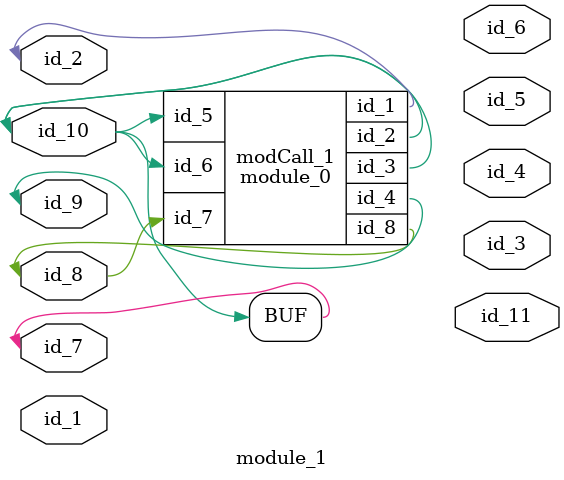
<source format=v>
module module_0 (
    id_1,
    id_2,
    id_3,
    id_4,
    id_5,
    id_6,
    id_7,
    id_8
);
  inout wire id_8;
  input wire id_7;
  input wire id_6;
  input wire id_5;
  inout wire id_4;
  output wire id_3;
  output wire id_2;
  inout wire id_1;
  wire id_9;
  wire id_10;
  wire ["" : -1 'b0] id_11;
endmodule
module module_1 (
    id_1,
    id_2,
    id_3,
    id_4,
    id_5,
    id_6,
    id_7,
    id_8,
    id_9,
    id_10,
    id_11
);
  output wire id_11;
  input wire id_10;
  inout wire id_9;
  inout wire id_8;
  inout wire id_7;
  output wire id_6;
  module_0 modCall_1 (
      id_2,
      id_7,
      id_7,
      id_9,
      id_7,
      id_10,
      id_8,
      id_8
  );
  output wire id_5;
  output wire id_4;
  output wire id_3;
  inout wire id_2;
  input wire id_1;
  wire id_12;
  assign id_7 = id_10;
endmodule

</source>
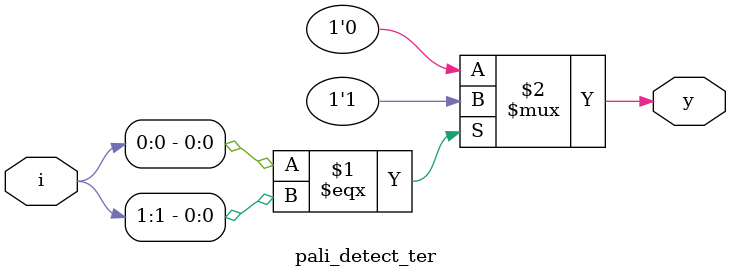
<source format=v>
module pali_detect_ter(i,y);
    input [2:0]i;
    output y;
    assign y = (i[0] === i[1]) ? 1'b1:1'b0; //use === case equality for 
    //comparing the x and z case as well 
endmodule
</source>
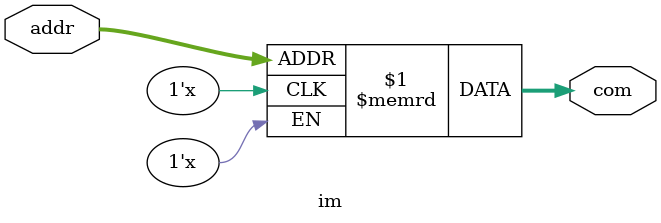
<source format=v>
`ifndef __IM_V
`define __IM_V

module im(addr, com);
	input [15:0] addr;
	output [15:0] com;
	reg [15:0] prog[15:0]; //можно больше
	
	assign com = prog[addr];
endmodule


`endif // __IM_V

</source>
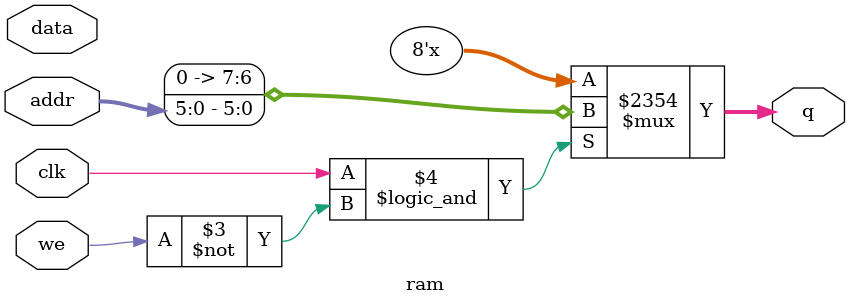
<source format=v>
module ram #(
    parameter ADDR_WIDTH=6,
    parameter DATA_WIDTH=8
) (
    input [DATA_WIDTH-1:0] data,
    input [ADDR_WIDTH-1:0] addr,
    input we, clk,
    output [7:0] q
);
reg [DATA_WIDTH-1:0] ram[2**ADDR_WIDTH-1:0];
// when we is high, write data to ram at address addr
// assign the ram value at address addr to q
always @(we)
    if (clk && ~we) q <= addr;
// when we is low, read data from ram at address addr
always @(clk)
    if (~clk && we)
        ram[addr] <= data;
endmodule

</source>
------------------------------------------------
Retype each line of the data exactly, beginning with the first; include the line containing "output wire id_2;" and stop there, skipping every picture.

* _Expected answer_
<source format=v>
module module_0 (
    id_1,
    id_2,
    id_3,
    id_4,
    id_5,
    id_6,
    id_7,
    id_8
);
  inout wire id_8;
  input wire id_7;
  input wire id_6;
  input wire id_5;
  inout wire id_4;
  output wire id_3;
  output wire id_2;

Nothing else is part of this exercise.